= Jonas Michaelius =

Dutch Reformed Church clergyman

Jonas Michaëlius (1576 – after 1638) was the first clergyman to lead a congregation of the Dutch Reformed Church in America.

==Biography==
He was probably born Jonas Joannis Michielsz in Hoorn. He studied at the University of Leyden from 1600-1605, and worked as a clergyman in various towns in Brabant from 1607-1612, from 1612-14 in "Nieuwbokswoude" (modern Nibbixwoud), and from 1614-1624 in Hem. He married in 1614. In 1624 he traveled, presumably with the fleet of Piet Hein, to Salvador, Brazil, where he served until the town was recaptured by the Portuguese in May 1625. From there he crossed the Atlantic to Guinea where he stayed until 1627. After briefly returning to the Netherlands, he went to New Amsterdam in January 1628, and was thus the first minister of the Dutch Reformed Church in what would become the United States.
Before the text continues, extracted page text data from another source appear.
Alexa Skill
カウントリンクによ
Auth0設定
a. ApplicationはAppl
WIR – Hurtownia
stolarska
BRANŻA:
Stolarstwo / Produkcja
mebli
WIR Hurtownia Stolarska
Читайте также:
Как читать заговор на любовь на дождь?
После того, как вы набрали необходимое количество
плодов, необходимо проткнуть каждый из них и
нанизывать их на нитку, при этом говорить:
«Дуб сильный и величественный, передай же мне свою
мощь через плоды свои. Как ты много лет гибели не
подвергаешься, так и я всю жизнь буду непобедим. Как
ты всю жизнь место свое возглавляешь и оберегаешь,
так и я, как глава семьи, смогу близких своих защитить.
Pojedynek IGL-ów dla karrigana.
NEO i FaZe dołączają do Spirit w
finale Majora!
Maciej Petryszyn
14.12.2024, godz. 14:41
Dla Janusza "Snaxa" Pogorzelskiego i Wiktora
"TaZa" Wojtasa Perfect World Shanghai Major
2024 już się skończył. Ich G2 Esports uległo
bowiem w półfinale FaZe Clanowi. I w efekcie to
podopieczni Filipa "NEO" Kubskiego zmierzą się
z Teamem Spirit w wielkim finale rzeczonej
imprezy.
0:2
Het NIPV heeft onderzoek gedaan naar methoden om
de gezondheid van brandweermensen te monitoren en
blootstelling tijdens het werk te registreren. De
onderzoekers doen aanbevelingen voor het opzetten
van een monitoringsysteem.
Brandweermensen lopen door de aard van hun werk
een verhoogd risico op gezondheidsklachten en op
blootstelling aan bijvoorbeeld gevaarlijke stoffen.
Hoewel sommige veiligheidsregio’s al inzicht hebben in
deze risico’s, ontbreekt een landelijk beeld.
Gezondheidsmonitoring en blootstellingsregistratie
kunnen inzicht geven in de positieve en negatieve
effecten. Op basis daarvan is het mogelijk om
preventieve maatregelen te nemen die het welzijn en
He organized a consistory, and administered the sacraments, but returned to Holland in a few years, probably before the arrival of his successor, Everardus Bogardus, in 1633.

Michaëlius' wife died in New Amsterdam shortly after his arrival. The classis of Amsterdam wished to send Michaëlius back to America in 1637, but he did not return owing to political opposition from New Amsterdam.

It was long supposed that Bogardus was the first Reformed Church clergyman in the future United States, but the precedence of Michaëlius was established by a letter from him to Adrian Smoutius, dated New Amsterdam, 11 August 1628, which was found in the late 19th century in the Dutch archives at The Hague. In this letter he describes the degraded state of the natives, and proposes to educate their children without trying to redeem the parents. The letter is printed in an appendix to Mary L. Booth's History of the City of New York (New York, 1859).